* _Record excerpts_:
=== Begin Enclosure ===
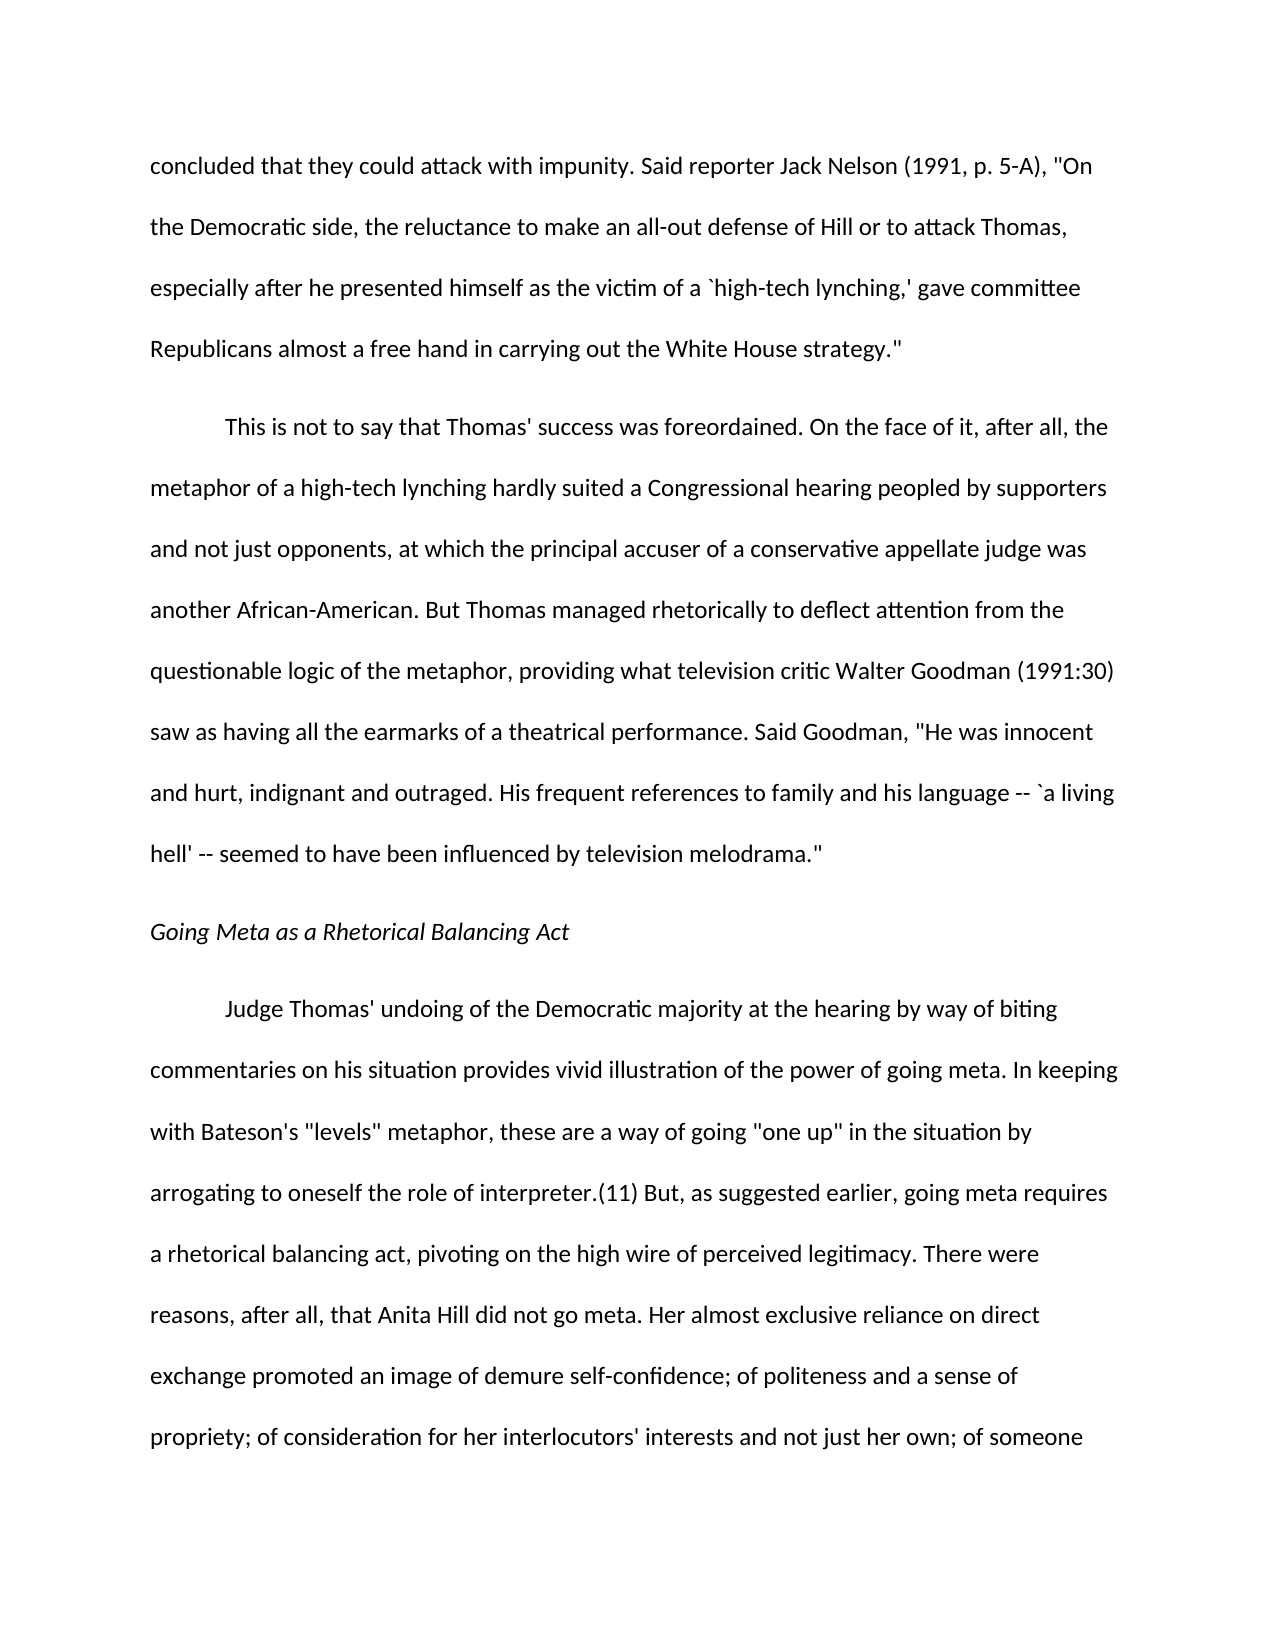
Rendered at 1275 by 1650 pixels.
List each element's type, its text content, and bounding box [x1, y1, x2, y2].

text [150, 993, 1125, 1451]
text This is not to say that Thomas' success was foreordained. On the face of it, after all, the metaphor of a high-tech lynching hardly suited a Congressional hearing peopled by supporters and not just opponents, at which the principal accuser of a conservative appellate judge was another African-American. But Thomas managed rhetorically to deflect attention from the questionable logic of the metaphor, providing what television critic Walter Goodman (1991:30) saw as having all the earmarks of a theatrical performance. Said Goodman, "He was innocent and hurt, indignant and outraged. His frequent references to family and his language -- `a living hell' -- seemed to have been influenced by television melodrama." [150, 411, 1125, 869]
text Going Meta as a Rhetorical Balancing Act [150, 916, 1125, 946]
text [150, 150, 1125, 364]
=== End Enclosure ===
=== Begin Enclosure ===
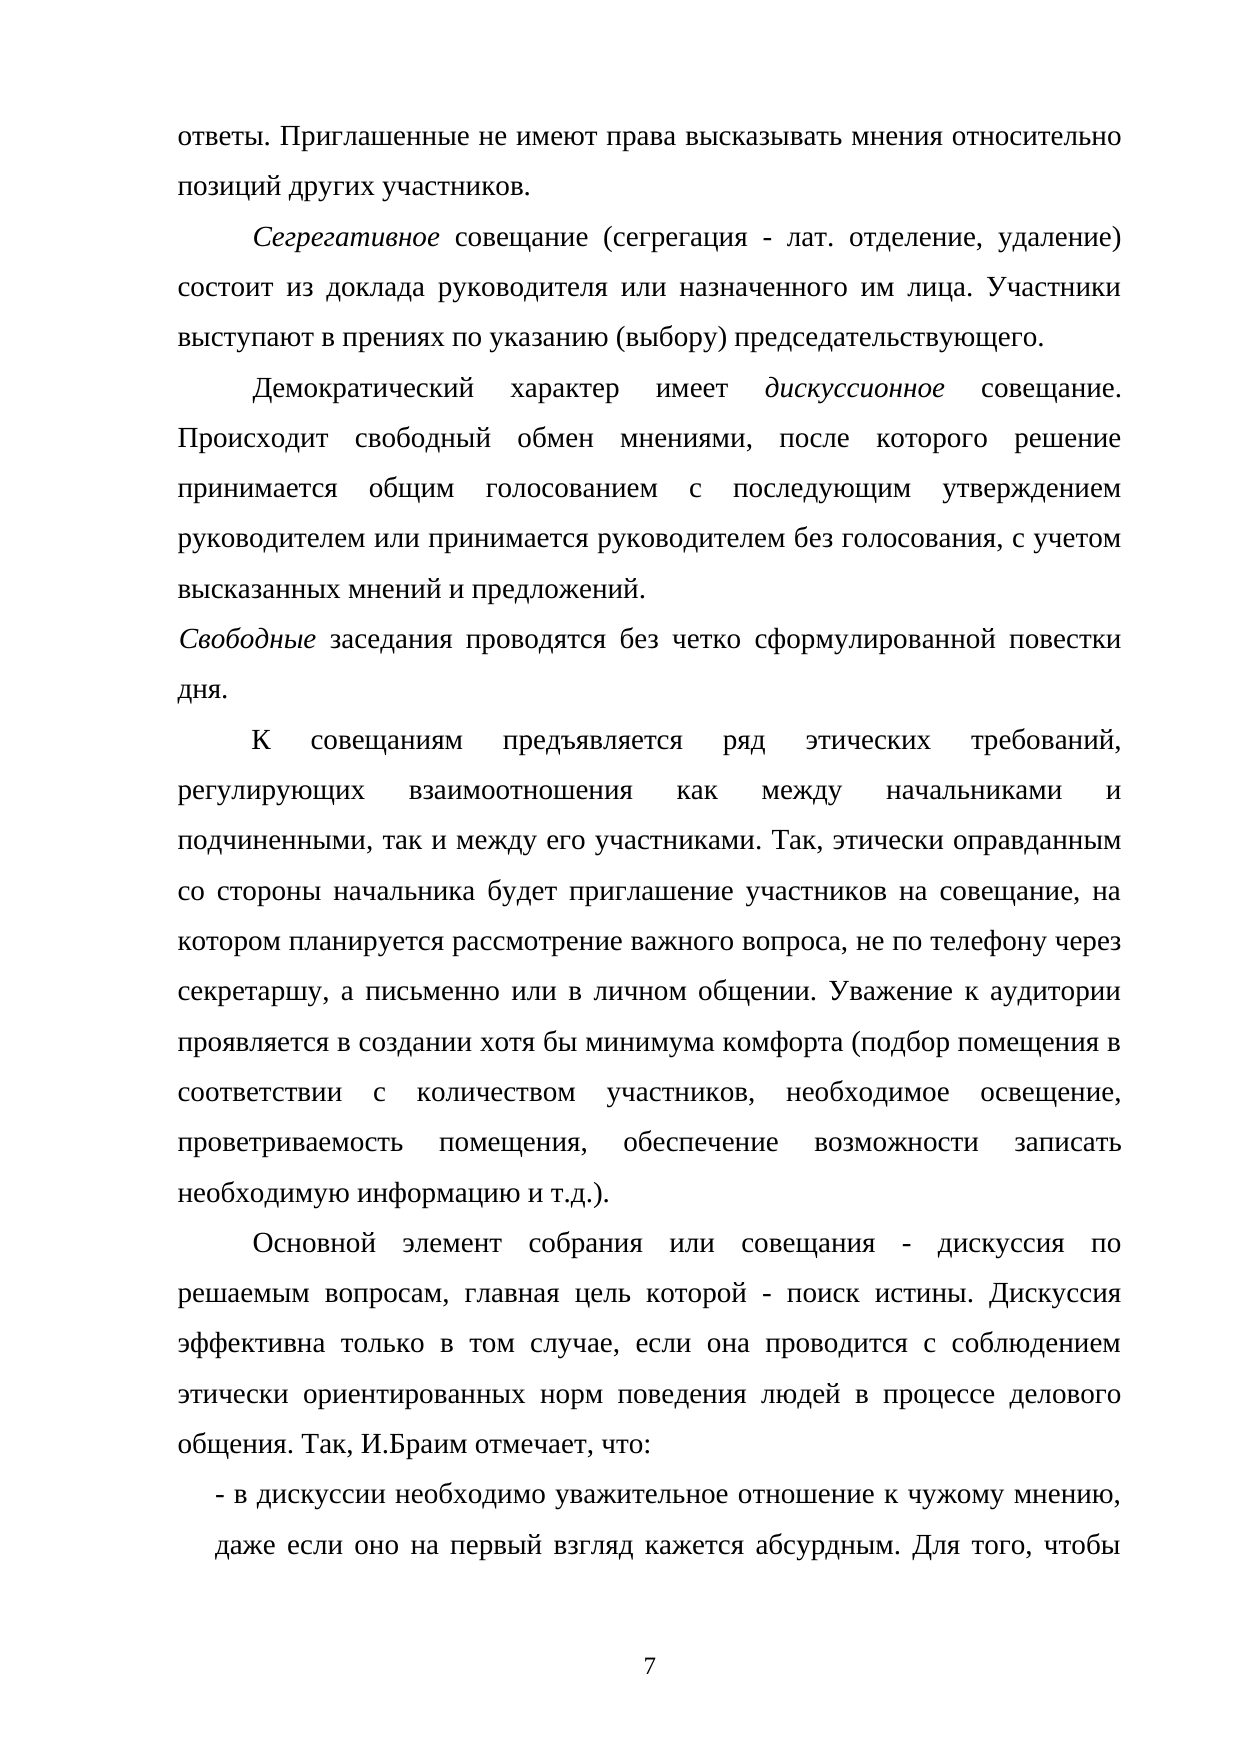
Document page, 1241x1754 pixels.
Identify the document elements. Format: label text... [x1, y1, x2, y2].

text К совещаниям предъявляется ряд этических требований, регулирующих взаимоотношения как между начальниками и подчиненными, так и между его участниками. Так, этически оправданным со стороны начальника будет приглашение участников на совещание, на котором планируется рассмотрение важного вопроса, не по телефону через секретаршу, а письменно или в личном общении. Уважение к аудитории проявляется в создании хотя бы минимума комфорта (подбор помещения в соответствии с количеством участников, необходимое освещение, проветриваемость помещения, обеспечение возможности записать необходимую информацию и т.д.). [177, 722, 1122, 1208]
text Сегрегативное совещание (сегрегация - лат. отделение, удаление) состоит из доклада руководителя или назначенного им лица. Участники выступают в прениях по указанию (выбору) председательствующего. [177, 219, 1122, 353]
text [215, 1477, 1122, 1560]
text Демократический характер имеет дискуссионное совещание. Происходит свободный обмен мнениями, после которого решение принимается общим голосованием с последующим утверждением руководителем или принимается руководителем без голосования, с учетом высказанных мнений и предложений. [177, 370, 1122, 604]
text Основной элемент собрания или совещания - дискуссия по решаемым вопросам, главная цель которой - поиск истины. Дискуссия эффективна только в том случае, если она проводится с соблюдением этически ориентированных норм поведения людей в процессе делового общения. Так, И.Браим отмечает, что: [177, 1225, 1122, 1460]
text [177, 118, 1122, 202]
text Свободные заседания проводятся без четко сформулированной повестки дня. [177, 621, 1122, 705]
=== End Enclosure ===
* _Exercise objective_: Starting at the line with "Rendered at 1275 by 1650 pixels." and ending at the line with "List each element's", print each line of the listing above exactly, with no other lines.

* _The completed task_:
Rendered at 1275 by 1650 pixels.
List each element's type, its text content, and bounding box [x1, y1, x2, y2].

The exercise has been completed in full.